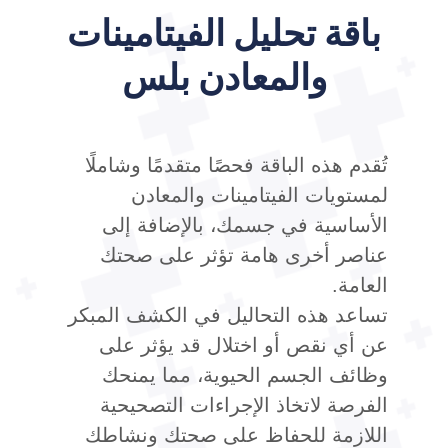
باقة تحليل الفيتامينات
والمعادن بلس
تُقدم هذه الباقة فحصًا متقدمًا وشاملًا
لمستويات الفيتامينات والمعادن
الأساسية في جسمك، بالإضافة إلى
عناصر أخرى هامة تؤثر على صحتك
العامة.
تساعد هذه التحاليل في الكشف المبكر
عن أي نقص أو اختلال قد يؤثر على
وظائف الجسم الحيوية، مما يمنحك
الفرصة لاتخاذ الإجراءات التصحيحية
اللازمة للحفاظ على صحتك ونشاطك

····················

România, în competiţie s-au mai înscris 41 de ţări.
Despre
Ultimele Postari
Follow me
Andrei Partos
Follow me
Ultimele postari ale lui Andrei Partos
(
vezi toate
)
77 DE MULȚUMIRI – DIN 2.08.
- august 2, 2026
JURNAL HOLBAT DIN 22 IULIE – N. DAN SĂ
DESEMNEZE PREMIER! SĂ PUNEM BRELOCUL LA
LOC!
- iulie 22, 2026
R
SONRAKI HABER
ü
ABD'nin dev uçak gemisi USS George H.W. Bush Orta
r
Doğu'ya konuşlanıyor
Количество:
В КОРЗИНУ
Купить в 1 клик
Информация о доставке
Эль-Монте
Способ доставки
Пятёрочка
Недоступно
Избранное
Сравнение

····················

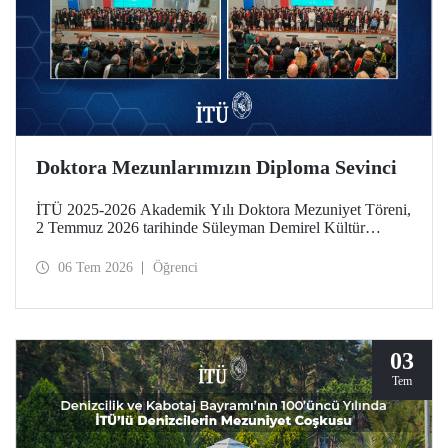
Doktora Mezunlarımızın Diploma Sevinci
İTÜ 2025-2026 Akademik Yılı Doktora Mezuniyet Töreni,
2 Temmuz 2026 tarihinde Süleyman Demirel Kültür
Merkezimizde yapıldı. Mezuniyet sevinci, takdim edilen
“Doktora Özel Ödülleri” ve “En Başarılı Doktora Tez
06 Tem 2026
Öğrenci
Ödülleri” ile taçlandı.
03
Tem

····················

Required action: Across all lines above, count those with the string "Ultimele". Only the number is wanted.

Problem solution: 2